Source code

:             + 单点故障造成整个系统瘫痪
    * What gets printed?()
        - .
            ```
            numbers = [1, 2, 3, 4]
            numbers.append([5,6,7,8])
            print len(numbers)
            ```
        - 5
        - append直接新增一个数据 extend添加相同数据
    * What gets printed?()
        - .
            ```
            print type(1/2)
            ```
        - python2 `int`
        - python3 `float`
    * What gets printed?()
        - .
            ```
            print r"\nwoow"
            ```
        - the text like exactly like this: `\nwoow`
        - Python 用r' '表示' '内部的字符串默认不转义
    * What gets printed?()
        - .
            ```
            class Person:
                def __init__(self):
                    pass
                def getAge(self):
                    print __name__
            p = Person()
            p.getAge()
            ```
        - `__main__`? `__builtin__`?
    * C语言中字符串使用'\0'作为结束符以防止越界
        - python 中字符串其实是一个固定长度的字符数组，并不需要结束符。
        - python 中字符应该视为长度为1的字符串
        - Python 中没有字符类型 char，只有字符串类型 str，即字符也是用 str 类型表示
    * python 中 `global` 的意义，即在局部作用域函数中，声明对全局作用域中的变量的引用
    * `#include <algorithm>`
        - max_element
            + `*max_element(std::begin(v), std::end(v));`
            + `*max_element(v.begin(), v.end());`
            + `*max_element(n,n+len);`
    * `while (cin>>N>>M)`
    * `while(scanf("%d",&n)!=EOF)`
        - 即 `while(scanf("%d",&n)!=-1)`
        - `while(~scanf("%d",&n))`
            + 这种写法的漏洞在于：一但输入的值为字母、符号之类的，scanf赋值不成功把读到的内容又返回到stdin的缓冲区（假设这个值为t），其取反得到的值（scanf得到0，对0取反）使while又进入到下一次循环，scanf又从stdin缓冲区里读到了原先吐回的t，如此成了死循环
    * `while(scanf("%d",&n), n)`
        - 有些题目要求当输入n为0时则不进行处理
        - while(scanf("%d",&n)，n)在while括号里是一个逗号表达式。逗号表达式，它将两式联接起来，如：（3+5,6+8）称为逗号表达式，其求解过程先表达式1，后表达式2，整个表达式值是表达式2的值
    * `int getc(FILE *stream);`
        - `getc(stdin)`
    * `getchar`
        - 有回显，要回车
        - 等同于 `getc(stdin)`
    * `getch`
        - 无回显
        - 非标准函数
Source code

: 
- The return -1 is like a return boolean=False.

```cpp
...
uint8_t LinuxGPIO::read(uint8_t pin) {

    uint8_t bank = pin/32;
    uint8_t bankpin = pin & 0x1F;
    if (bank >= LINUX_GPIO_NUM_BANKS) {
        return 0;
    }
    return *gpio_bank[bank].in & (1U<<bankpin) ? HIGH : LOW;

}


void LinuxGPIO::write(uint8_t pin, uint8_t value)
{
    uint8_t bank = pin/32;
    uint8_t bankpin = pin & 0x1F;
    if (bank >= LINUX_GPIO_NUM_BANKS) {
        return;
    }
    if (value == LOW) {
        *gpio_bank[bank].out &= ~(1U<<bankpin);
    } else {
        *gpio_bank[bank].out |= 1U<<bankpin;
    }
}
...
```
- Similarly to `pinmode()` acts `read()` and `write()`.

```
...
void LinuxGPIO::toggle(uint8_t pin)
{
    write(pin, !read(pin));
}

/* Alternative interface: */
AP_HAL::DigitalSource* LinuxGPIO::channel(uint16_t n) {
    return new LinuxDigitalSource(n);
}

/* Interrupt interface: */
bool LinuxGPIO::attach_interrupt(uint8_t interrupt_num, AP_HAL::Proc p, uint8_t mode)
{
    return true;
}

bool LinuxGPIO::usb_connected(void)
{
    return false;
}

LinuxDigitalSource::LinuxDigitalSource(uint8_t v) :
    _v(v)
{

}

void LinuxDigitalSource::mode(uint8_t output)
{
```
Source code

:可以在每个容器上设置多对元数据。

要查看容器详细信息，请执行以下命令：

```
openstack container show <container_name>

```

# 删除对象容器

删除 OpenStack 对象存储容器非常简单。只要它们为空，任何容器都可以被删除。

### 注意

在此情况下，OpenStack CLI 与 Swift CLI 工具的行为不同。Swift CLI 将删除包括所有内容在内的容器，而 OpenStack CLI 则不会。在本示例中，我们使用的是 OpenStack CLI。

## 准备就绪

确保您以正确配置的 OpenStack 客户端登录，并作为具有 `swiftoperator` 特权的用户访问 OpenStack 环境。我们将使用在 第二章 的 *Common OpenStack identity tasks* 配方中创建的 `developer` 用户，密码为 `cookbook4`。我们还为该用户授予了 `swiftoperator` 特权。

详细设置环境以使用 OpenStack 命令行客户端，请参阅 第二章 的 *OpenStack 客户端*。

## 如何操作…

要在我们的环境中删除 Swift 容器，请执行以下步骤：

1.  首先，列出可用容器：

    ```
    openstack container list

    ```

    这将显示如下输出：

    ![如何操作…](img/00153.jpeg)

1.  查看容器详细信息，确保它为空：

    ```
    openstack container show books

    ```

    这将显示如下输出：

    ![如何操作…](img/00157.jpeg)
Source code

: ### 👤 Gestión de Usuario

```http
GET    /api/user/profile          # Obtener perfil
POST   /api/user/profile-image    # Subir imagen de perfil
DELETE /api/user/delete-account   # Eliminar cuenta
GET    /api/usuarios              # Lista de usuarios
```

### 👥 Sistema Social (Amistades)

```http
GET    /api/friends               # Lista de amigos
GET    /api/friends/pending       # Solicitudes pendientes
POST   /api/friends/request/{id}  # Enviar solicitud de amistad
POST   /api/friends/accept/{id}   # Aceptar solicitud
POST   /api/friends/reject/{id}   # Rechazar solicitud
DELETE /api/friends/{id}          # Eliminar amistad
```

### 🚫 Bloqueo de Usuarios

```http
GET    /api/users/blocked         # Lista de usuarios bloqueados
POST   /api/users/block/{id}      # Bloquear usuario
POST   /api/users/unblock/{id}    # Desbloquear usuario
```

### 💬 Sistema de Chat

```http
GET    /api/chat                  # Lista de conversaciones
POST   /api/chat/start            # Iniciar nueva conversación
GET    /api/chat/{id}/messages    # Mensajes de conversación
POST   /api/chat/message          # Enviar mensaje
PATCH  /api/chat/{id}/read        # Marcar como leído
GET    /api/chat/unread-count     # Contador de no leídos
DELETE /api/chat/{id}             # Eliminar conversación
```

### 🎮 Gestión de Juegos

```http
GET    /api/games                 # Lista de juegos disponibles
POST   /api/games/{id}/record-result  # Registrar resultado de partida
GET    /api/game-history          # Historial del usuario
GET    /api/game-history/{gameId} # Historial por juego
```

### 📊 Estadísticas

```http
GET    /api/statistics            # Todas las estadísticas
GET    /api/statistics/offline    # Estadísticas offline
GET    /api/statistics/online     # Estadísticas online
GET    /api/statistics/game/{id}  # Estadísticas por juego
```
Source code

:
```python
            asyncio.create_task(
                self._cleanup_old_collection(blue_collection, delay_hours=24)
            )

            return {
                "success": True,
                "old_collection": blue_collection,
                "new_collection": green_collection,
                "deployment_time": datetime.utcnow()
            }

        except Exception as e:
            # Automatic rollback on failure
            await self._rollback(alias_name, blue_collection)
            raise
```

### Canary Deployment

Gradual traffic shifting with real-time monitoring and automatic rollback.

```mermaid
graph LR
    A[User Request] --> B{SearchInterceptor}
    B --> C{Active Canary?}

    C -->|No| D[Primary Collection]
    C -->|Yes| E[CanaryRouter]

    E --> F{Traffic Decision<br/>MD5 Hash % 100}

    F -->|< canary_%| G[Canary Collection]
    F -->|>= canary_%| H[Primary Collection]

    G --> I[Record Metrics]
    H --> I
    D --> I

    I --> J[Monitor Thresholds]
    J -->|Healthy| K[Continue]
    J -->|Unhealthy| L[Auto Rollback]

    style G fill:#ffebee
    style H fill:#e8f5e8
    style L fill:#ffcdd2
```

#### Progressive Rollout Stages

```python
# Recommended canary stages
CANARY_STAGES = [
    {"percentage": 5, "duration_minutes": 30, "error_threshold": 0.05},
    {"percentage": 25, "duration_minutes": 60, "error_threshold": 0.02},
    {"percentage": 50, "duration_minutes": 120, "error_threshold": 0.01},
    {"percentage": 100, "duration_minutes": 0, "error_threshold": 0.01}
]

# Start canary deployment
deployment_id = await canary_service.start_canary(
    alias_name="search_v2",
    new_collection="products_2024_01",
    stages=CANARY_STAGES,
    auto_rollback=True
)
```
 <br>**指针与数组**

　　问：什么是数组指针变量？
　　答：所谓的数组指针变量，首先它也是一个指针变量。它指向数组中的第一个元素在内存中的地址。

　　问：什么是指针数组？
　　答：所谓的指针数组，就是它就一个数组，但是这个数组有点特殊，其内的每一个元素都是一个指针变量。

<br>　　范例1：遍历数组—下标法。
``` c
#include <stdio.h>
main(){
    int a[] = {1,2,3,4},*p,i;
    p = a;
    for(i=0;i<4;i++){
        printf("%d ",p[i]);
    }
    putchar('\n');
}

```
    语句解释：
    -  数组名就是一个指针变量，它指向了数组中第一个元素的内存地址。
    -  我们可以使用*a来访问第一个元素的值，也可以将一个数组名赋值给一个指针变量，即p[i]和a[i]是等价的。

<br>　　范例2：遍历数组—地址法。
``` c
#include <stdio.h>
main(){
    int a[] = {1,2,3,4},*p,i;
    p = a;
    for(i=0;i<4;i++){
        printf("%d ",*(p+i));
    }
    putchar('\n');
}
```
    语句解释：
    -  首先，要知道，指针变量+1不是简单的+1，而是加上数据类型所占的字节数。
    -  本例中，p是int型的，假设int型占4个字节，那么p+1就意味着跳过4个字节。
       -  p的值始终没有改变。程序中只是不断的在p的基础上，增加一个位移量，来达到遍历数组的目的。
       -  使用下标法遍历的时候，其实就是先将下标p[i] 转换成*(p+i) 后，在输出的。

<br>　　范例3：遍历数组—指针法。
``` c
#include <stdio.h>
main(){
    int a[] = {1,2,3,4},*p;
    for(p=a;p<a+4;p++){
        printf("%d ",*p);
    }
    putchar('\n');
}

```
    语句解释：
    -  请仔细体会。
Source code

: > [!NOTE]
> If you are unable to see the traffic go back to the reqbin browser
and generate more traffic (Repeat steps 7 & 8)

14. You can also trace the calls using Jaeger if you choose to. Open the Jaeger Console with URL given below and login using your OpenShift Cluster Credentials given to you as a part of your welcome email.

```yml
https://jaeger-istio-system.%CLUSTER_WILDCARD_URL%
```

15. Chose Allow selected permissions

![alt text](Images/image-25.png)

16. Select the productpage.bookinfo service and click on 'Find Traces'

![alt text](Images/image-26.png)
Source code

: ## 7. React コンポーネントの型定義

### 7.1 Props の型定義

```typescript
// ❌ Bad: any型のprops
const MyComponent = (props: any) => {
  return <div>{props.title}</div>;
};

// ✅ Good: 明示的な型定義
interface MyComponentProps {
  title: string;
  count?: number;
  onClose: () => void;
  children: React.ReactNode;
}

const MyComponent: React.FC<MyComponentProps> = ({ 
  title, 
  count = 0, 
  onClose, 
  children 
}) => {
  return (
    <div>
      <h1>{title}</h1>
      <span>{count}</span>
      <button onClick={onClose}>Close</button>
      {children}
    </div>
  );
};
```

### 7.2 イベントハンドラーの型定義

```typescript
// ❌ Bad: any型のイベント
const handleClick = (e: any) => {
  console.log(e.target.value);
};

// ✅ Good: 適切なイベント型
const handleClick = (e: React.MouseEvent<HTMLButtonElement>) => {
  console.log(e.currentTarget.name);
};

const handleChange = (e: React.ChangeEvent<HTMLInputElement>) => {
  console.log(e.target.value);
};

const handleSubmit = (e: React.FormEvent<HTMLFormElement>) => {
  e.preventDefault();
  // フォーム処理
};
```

## Requirement
Each line of the data that holds the word "LinuxGPIO" should be copied.

## Reply to the task
uint8_t LinuxGPIO::read(uint8_t pin) {
void LinuxGPIO::write(uint8_t pin, uint8_t value)
void LinuxGPIO::toggle(uint8_t pin)
AP_HAL::DigitalSource* LinuxGPIO::channel(uint16_t n) {
bool LinuxGPIO::attach_interrupt(uint8_t interrupt_num, AP_HAL::Proc p, uint8_t mode)
bool LinuxGPIO::usb_connected(void)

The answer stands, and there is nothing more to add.